Kirk and Spock butt heads in Star Fleet Academy, and then are forced to rely on one another once they are sent into space on an emergency mission that eventually puts all of Earth at risk. Eric Bana plays Nero, captain of a moon-sized spaceship that is trashing the whole galaxy and mysteriously asking for Spock. Seriously, this space ship is huge, like the Death Star getting sent to "Pimp My Ride."
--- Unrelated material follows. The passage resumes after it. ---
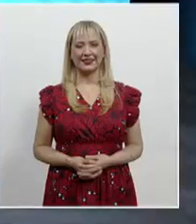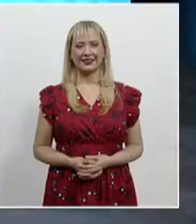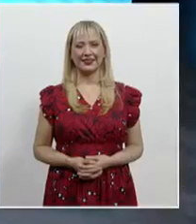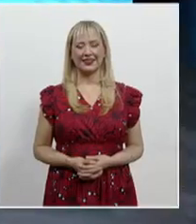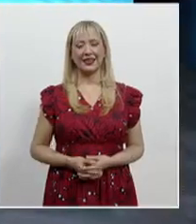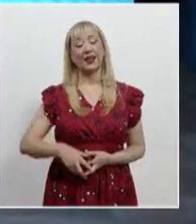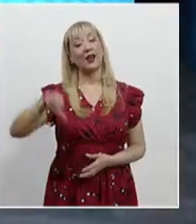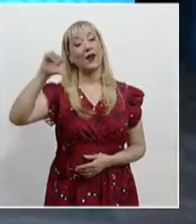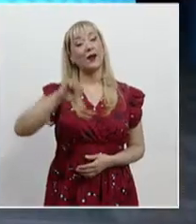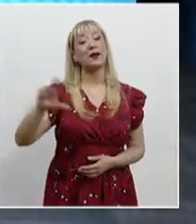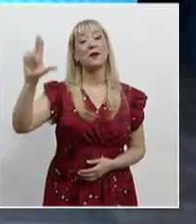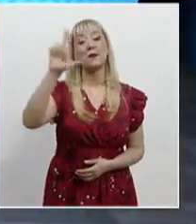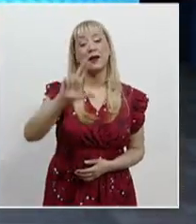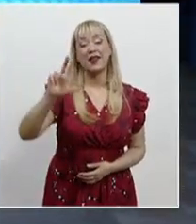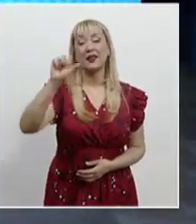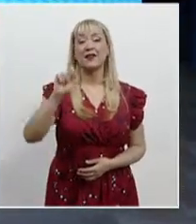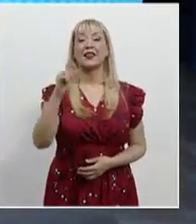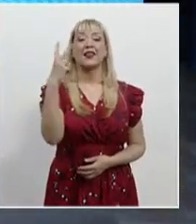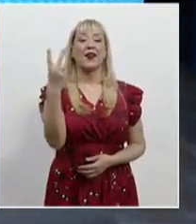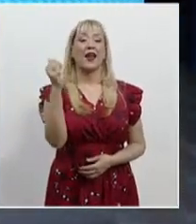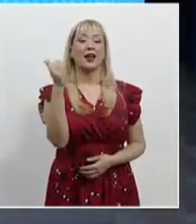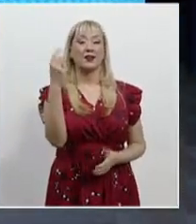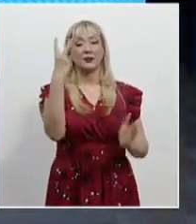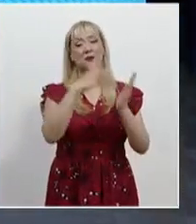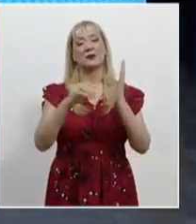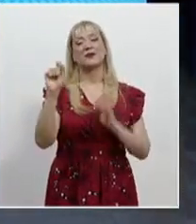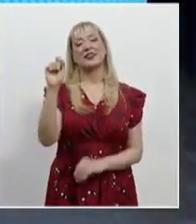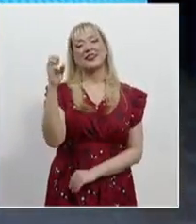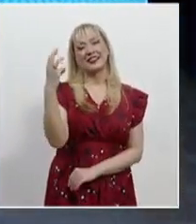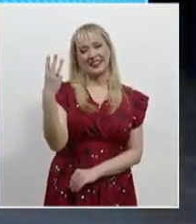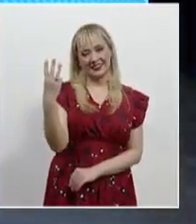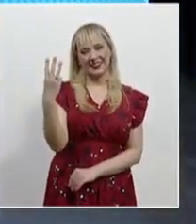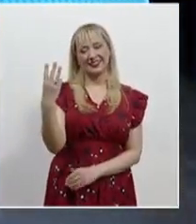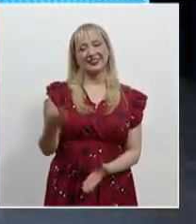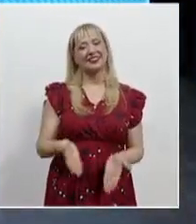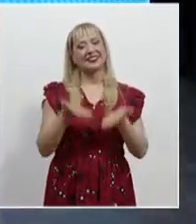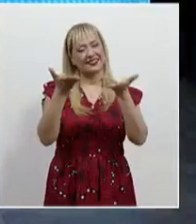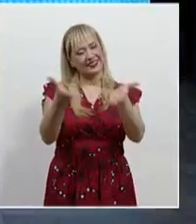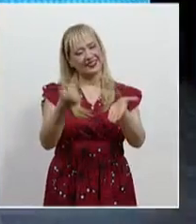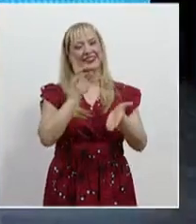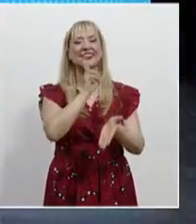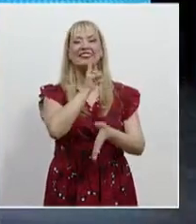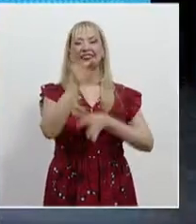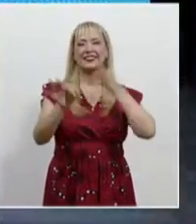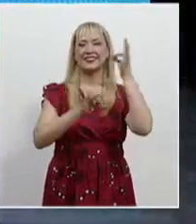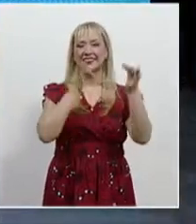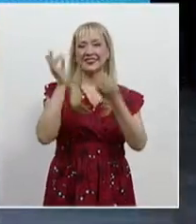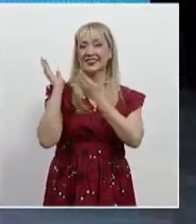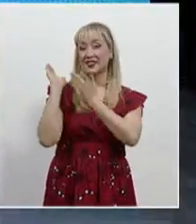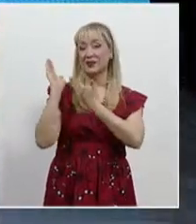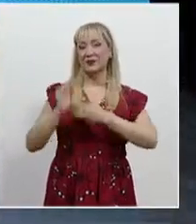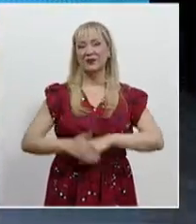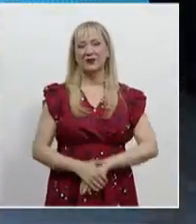Hoy es martes 22 de agosto de 2023 y estas son las noticias.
"Star Trek" is a big, goofy, special-effects blockbuster. But for that kind of movie, it is excellent. There have been a string of movies lately that all have huge action scenes and state of the art effects ("G.I. Joe" and "Transformers," for example) but this is a movie that also has interesting characters, a sense of humor and some genuine excitement. The cast is outstanding top to bottom (with the possible exception of Bana, who doesn't make the most of the villainous Cardassian) and they give the movie a personality that makes it a pleasure to watch.

For the first time in a long time, I'm ready for a sequel. Bring on the next "Star Trek."

In the meantime, I went back and watched a whole mess of the old "Star Trek" films, the ones where Kirk was played by Shatner and Spock by Leonard Nimoy. They made several Trek films together, and to be honest most of them<0x000a>were average at best. A couple of them were downright bad. But throughout it all, the two actors had tremendous chemistry.

The best of the original films is far and away "Star Trek II: The Wrath of Khan." Ricardo Montalban is Khan, a genetically engineered superman from the 20th century who had previously attacked Kirk and been stranded on a desert planet. After 15 years of stewing in his own juices, Khan escapes the planet and cuts a swath of destruction through deep space. People are killed, brain slugs are administered, star ships are commandeered and Kahn finally gets his chance at revenge. But is he man enough to take out Kirk? Don't hold your breath.

Combining sci-fi excitement with infectious humor, "The Wrath of Khan" is everything that makes Trek so much fun to watch. The reason the franchise has endured for so many decades is that it has a timeless quality that translates to new generations. The laser fights, the space battles and crazy plots that involve quasi-science are all made fresh and new by likable characters and character interplay.

"Wrath of Khan" has it all, and is must-see science fiction.

Unfortunately, none of the other Trek movies come close to that one. The closest would probably have to be "Star Trek IV: The Voyage Home" which is utterly ridiculous and plays more like a wacky sit-com than a major motion picture.

This is the actual plot, which I am not making up: Kirk and the crew go back in time to the 1980s to save some humpback whales, which are the only creatures that can communicate with an alien spaceship and save Earth from annihilation. Sounds goofy? Well it is goofy, in spades. And yet, once again the cast comes to the rescue, to give the movie a few laughs and make it a decent show if you've got nothing else to watch.